- _Records to process_
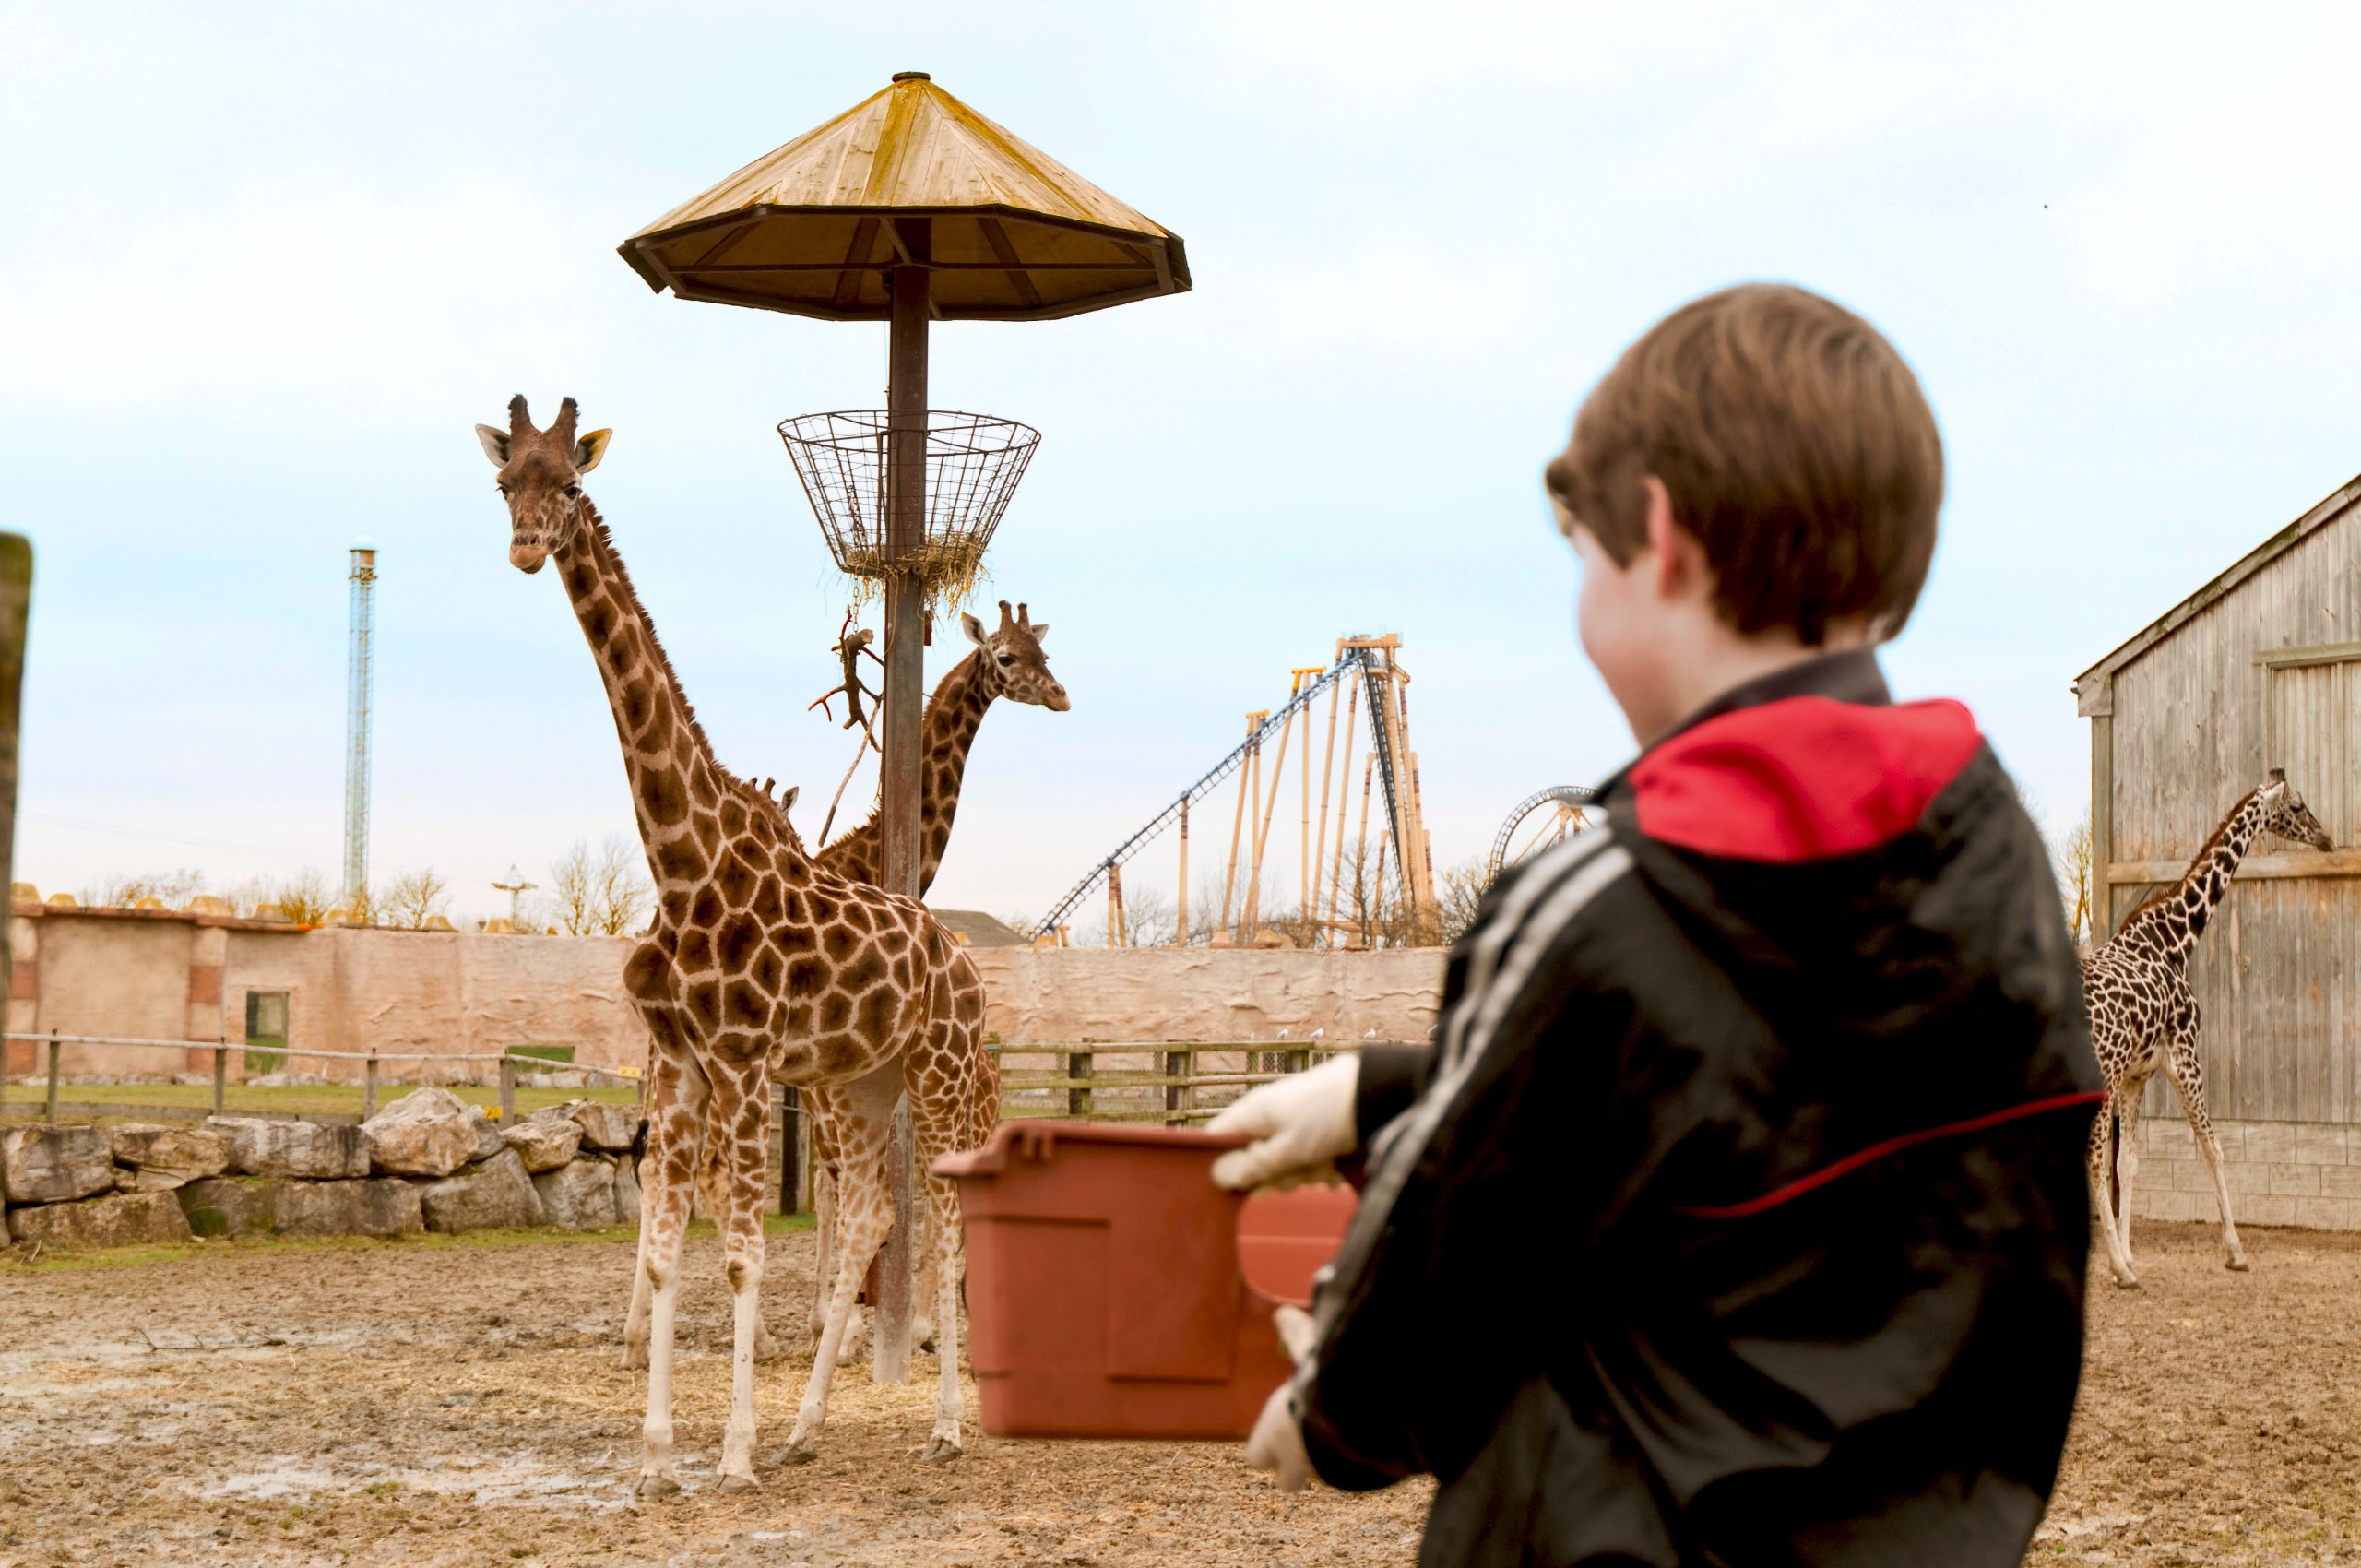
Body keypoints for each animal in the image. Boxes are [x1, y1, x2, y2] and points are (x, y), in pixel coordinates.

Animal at [476, 395, 985, 1490]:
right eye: (504, 483)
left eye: (569, 483)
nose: (528, 548)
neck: (682, 859)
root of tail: (966, 960)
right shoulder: (680, 1066)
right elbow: (667, 1247)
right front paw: (658, 1458)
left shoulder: (746, 1064)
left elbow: (745, 1251)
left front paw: (735, 1454)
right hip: (862, 1081)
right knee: (874, 1214)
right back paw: (810, 1427)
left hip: (942, 1068)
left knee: (949, 1214)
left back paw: (946, 1427)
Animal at [2081, 768, 2331, 1289]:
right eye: (2298, 806)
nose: (2325, 838)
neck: (2177, 939)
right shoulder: (2184, 1058)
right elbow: (2213, 1148)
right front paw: (2235, 1251)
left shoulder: (2138, 1075)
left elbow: (2128, 1163)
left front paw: (2130, 1254)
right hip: (2100, 1076)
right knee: (2091, 1158)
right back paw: (2117, 1269)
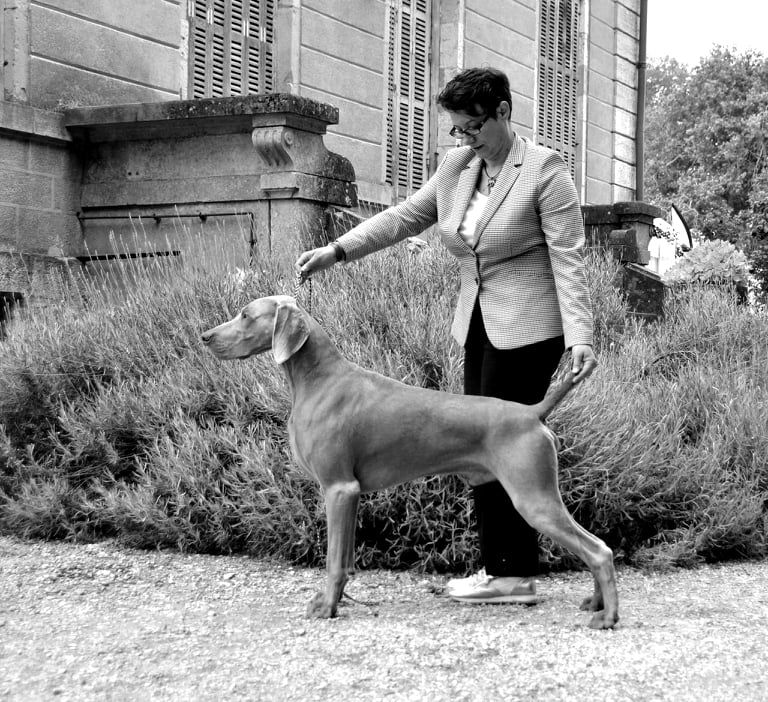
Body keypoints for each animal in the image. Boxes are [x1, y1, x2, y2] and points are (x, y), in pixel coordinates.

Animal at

- _Work order_
Without copying any picture, repeat all of the entries exactly.

- _Output for this exercise_
Body keypoints for each animal in the image. Boxes are [x1, y1, x2, y2] and points are (x, y), in pixel coordinates.

Animal at [476, 395, 985, 1490]:
right eye: (504, 483)
left eye: (569, 483)
nose: (528, 548)
neck: (682, 859)
root of tail: (966, 960)
right shoulder: (680, 1066)
right elbow: (667, 1247)
right front paw: (658, 1458)
left shoulder: (746, 1064)
left elbow: (745, 1251)
left front paw: (735, 1454)
right hip: (862, 1081)
right knee: (874, 1214)
right back paw: (810, 1427)
left hip: (942, 1068)
left knee: (949, 1214)
left back paw: (946, 1427)
Animal at [2081, 768, 2331, 1289]:
right eye: (2298, 806)
nose: (2325, 838)
neck: (2177, 939)
right shoulder: (2184, 1058)
right elbow: (2213, 1148)
right front paw: (2235, 1251)
left shoulder: (2138, 1075)
left elbow: (2128, 1163)
left front paw: (2130, 1254)
right hip: (2100, 1076)
right knee: (2091, 1158)
right back paw: (2117, 1269)
Body keypoints for each animal in the image. Boxes are [x1, y1, x2, y2] and points are (x, y), in pixel coordinates.

Animal at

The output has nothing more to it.